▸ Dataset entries
* * * * * * *

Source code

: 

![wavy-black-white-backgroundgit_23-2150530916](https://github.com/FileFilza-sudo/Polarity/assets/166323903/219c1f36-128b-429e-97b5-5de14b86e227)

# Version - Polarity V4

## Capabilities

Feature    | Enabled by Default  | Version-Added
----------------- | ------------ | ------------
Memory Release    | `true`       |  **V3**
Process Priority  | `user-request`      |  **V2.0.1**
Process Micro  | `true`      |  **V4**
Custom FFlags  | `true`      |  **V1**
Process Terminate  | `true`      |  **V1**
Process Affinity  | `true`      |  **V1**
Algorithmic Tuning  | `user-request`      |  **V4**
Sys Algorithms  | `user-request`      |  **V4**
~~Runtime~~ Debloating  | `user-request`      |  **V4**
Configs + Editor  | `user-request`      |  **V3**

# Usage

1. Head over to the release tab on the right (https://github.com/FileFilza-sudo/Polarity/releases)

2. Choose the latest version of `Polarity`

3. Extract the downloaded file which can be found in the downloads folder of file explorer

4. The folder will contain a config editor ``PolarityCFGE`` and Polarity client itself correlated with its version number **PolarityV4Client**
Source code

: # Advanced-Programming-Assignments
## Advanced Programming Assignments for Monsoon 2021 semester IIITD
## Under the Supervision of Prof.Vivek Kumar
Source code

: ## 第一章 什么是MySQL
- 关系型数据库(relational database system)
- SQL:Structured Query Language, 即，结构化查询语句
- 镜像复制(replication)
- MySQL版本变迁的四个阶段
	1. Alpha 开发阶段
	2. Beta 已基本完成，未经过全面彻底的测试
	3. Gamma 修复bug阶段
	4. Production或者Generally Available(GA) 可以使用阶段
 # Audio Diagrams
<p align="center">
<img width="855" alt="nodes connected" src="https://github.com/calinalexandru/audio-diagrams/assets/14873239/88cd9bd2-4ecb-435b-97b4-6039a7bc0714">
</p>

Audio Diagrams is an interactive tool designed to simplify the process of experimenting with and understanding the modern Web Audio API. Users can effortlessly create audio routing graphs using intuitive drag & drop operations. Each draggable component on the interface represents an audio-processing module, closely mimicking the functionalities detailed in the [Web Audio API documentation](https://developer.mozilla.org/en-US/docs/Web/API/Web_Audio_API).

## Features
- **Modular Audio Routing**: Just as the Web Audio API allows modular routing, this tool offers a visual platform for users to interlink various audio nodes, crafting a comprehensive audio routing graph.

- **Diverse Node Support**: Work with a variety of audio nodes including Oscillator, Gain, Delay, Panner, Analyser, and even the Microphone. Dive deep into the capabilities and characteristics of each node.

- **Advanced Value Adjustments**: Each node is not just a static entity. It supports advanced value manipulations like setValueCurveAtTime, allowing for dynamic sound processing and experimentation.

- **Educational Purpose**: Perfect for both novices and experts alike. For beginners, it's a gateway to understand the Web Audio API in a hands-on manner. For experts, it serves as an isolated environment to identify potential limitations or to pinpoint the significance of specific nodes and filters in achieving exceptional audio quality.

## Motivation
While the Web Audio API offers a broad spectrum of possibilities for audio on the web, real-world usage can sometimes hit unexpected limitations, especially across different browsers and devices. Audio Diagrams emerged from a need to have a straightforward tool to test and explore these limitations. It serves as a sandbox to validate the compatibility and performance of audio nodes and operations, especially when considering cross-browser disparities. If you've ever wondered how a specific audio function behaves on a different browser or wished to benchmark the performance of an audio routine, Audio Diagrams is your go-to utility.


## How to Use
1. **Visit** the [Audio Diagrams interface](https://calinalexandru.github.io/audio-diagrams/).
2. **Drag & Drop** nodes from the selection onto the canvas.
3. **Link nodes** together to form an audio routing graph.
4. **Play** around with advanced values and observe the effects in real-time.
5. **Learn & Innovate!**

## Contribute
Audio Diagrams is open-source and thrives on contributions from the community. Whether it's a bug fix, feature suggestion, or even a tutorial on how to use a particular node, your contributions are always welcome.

* * * * * * *

Give every entry once more, exactly as it reads.

Source code

: 

![wavy-black-white-backgroundgit_23-2150530916](https://github.com/FileFilza-sudo/Polarity/assets/166323903/219c1f36-128b-429e-97b5-5de14b86e227)

# Version - Polarity V4

## Capabilities

Feature    | Enabled by Default  | Version-Added
----------------- | ------------ | ------------
Memory Release    | `true`       |  **V3**
Process Priority  | `user-request`      |  **V2.0.1**
Process Micro  | `true`      |  **V4**
Custom FFlags  | `true`      |  **V1**
Process Terminate  | `true`      |  **V1**
Process Affinity  | `true`      |  **V1**
Algorithmic Tuning  | `user-request`      |  **V4**
Sys Algorithms  | `user-request`      |  **V4**
~~Runtime~~ Debloating  | `user-request`      |  **V4**
Configs + Editor  | `user-request`      |  **V3**

# Usage

1. Head over to the release tab on the right (https://github.com/FileFilza-sudo/Polarity/releases)

2. Choose the latest version of `Polarity`

3. Extract the downloaded file which can be found in the downloads folder of file explorer

4. The folder will contain a config editor ``PolarityCFGE`` and Polarity client itself correlated with its version number **PolarityV4Client**
Source code

: # Advanced-Programming-Assignments
## Advanced Programming Assignments for Monsoon 2021 semester IIITD
## Under the Supervision of Prof.Vivek Kumar
Source code

: ## 第一章 什么是MySQL
- 关系型数据库(relational database system)
- SQL:Structured Query Language, 即，结构化查询语句
- 镜像复制(replication)
- MySQL版本变迁的四个阶段
	1. Alpha 开发阶段
	2. Beta 已基本完成，未经过全面彻底的测试
	3. Gamma 修复bug阶段
	4. Production或者Generally Available(GA) 可以使用阶段
 # Audio Diagrams
<p align="center">
<img width="855" alt="nodes connected" src="https://github.com/calinalexandru/audio-diagrams/assets/14873239/88cd9bd2-4ecb-435b-97b4-6039a7bc0714">
</p>

Audio Diagrams is an interactive tool designed to simplify the process of experimenting with and understanding the modern Web Audio API. Users can effortlessly create audio routing graphs using intuitive drag & drop operations. Each draggable component on the interface represents an audio-processing module, closely mimicking the functionalities detailed in the [Web Audio API documentation](https://developer.mozilla.org/en-US/docs/Web/API/Web_Audio_API).

## Features
- **Modular Audio Routing**: Just as the Web Audio API allows modular routing, this tool offers a visual platform for users to interlink various audio nodes, crafting a comprehensive audio routing graph.

- **Diverse Node Support**: Work with a variety of audio nodes including Oscillator, Gain, Delay, Panner, Analyser, and even the Microphone. Dive deep into the capabilities and characteristics of each node.

- **Advanced Value Adjustments**: Each node is not just a static entity. It supports advanced value manipulations like setValueCurveAtTime, allowing for dynamic sound processing and experimentation.

- **Educational Purpose**: Perfect for both novices and experts alike. For beginners, it's a gateway to understand the Web Audio API in a hands-on manner. For experts, it serves as an isolated environment to identify potential limitations or to pinpoint the significance of specific nodes and filters in achieving exceptional audio quality.

## Motivation
While the Web Audio API offers a broad spectrum of possibilities for audio on the web, real-world usage can sometimes hit unexpected limitations, especially across different browsers and devices. Audio Diagrams emerged from a need to have a straightforward tool to test and explore these limitations. It serves as a sandbox to validate the compatibility and performance of audio nodes and operations, especially when considering cross-browser disparities. If you've ever wondered how a specific audio function behaves on a different browser or wished to benchmark the performance of an audio routine, Audio Diagrams is your go-to utility.


## How to Use
1. **Visit** the [Audio Diagrams interface](https://calinalexandru.github.io/audio-diagrams/).
2. **Drag & Drop** nodes from the selection onto the canvas.
3. **Link nodes** together to form an audio routing graph.
4. **Play** around with advanced values and observe the effects in real-time.
5. **Learn & Innovate!**

## Contribute
Audio Diagrams is open-source and thrives on contributions from the community. Whether it's a bug fix, feature suggestion, or even a tutorial on how to use a particular node, your contributions are always welcome.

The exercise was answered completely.